I sat in the room and listened to his voice. There's nothing like it in music right now. It's its own jazz instrument, bright and unpredictable as a trumpet, primary colored, a cheerful roar soaked in a meditative sadness. He's an uncommonly dexterous rapper, but it's the voice—the physical quality of it, the way it feels textured by experience and elation—that's truly remarkable...

The majority of Coloring Book ended up getting made in about two months: March and April. Chance slept in the studio for most of it, with his girlfriend and his new daughter. Studio One. “No smoke, no foolishness.” Chance's mother and his father—a lifelong community organizer in Chicago who used to work for then state senator Barack Obama—coming by regularly to check on him and visit their granddaughter.

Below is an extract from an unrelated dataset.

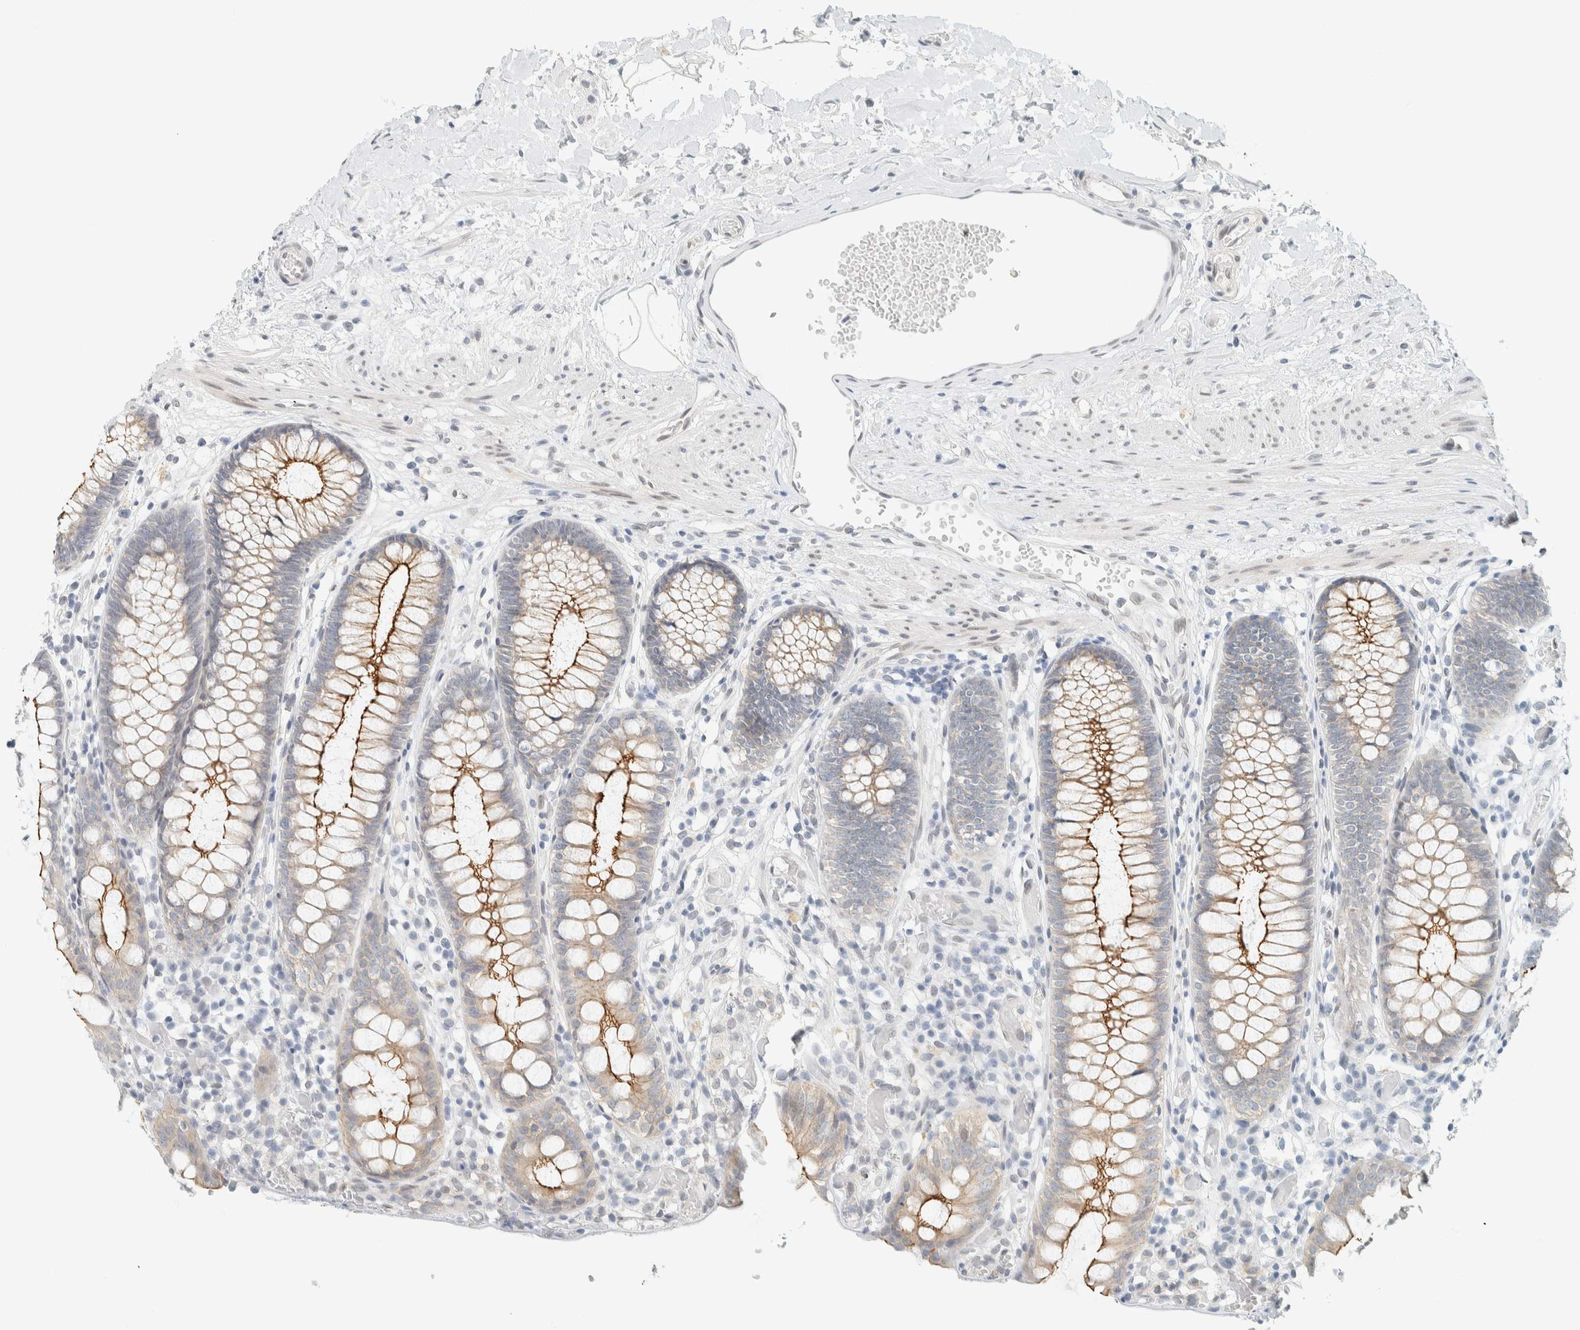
{"staining": {"intensity": "negative", "quantity": "none", "location": "none"}, "tissue": "colon", "cell_type": "Endothelial cells", "image_type": "normal", "snomed": [{"axis": "morphology", "description": "Normal tissue, NOS"}, {"axis": "topography", "description": "Colon"}], "caption": "IHC of normal colon shows no expression in endothelial cells. (Immunohistochemistry, brightfield microscopy, high magnification).", "gene": "C1QTNF12", "patient": {"sex": "male", "age": 14}}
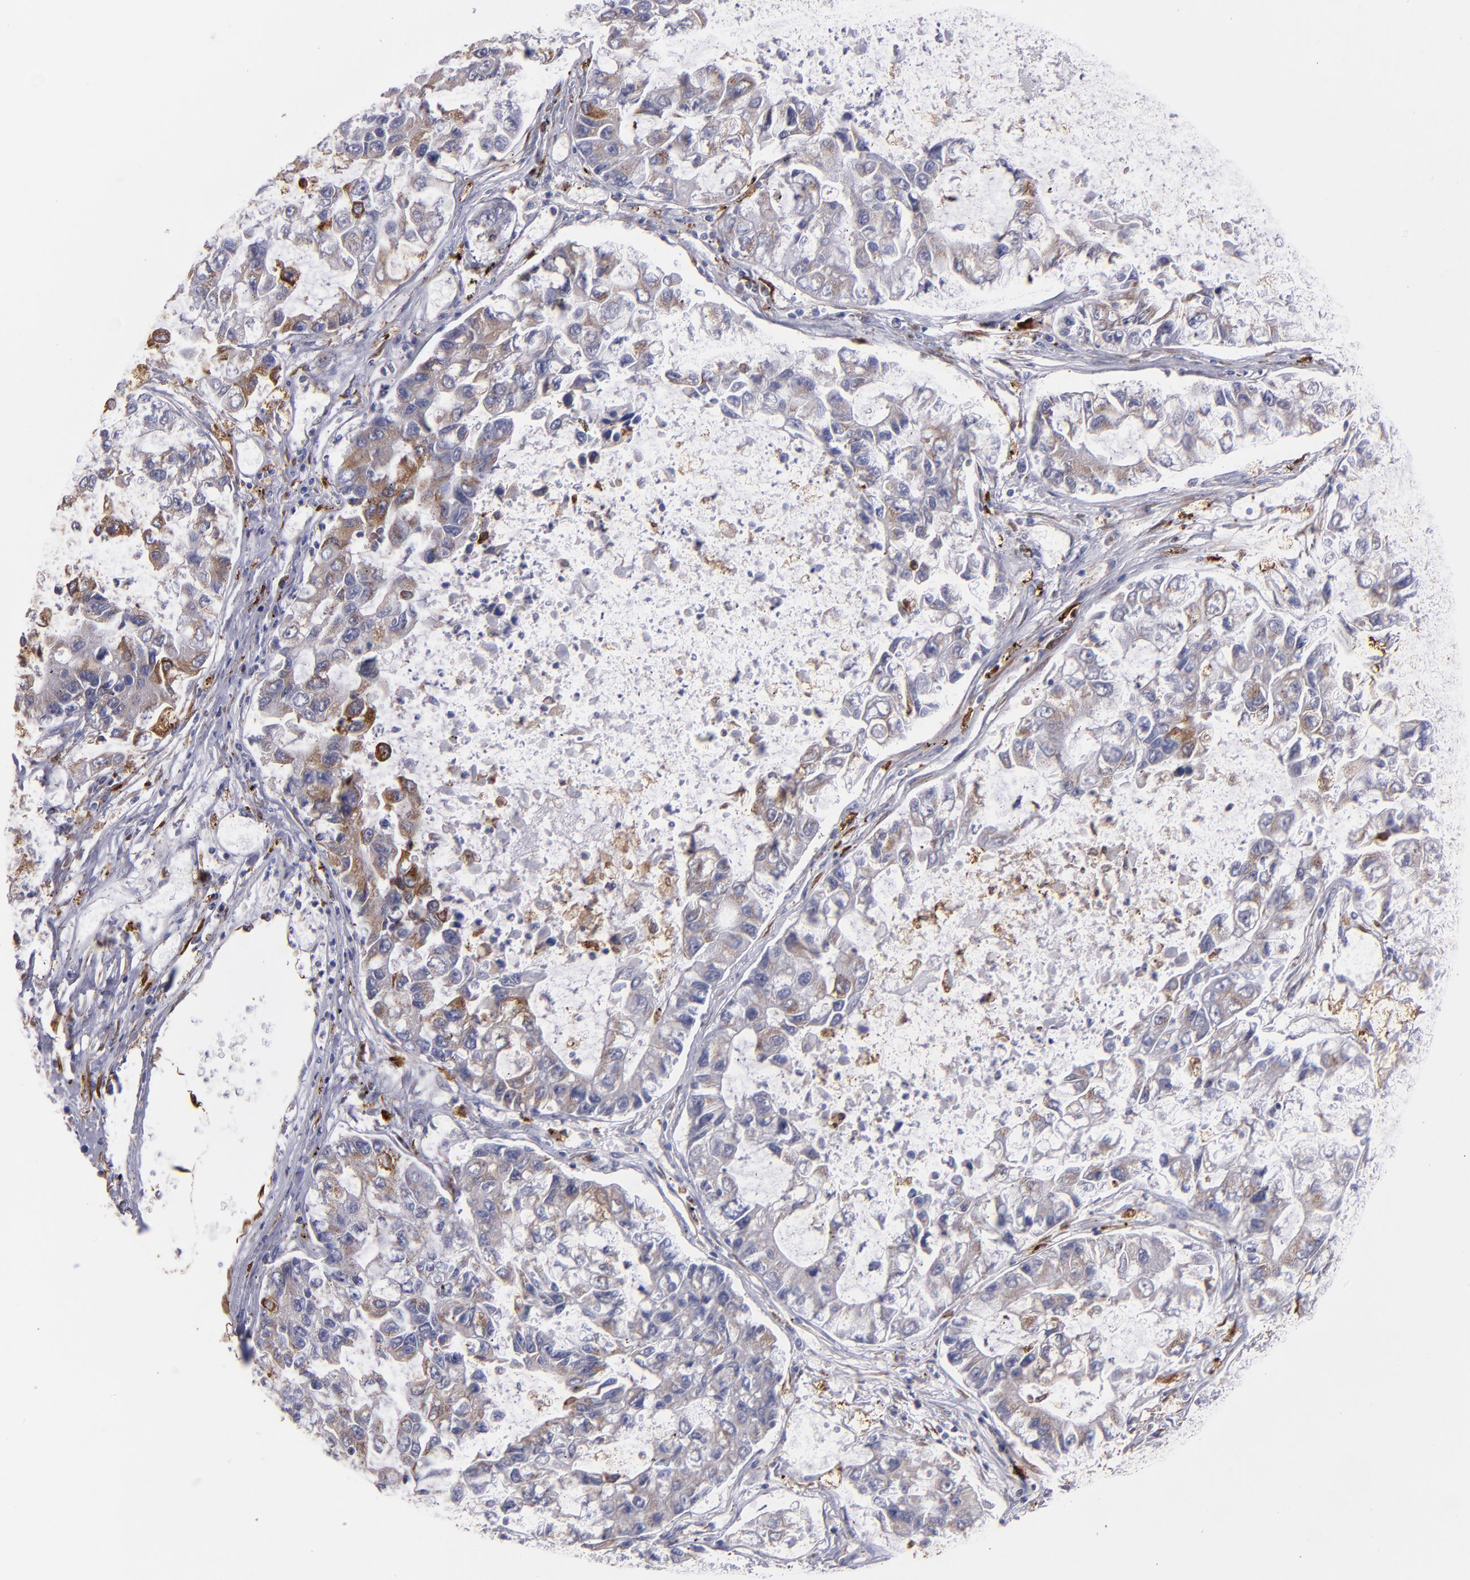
{"staining": {"intensity": "moderate", "quantity": "<25%", "location": "cytoplasmic/membranous"}, "tissue": "lung cancer", "cell_type": "Tumor cells", "image_type": "cancer", "snomed": [{"axis": "morphology", "description": "Adenocarcinoma, NOS"}, {"axis": "topography", "description": "Lung"}], "caption": "This is an image of immunohistochemistry (IHC) staining of adenocarcinoma (lung), which shows moderate positivity in the cytoplasmic/membranous of tumor cells.", "gene": "PTGS1", "patient": {"sex": "female", "age": 51}}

One of the last things he did was this: “I had the first verse for the intro song, which is called ‘All We Got.’ ” As in: Music is all we've got. Hook by Kanye West. The song has one of the all-time rap boasts, too: I was baptized like real early / I might give Satan a swirlie. Anyway, there was a part of the song that was troubling Chance. First verse. “There was a lyric where I say: Life was never perfect / I could merch it. And for the first, like, the last two months before the project came out, that was the line. It was: Life was never perfect. And I remember, the last week I was like, ‘Let me go in there and do a dub’ ”—an overdub—“and say, Man, I swear my life is perfect. Because I don't know if I really want people repeating that and thinking that and shouting that to me from the crowd on a stage. ‘Life was never perfect.’ Life is perfect! You know?”"



He's great. It's true, too, I have a clear memory of the first time I heard one of his songs because of how much he communicated in the inflection of his voice, it just grabs you.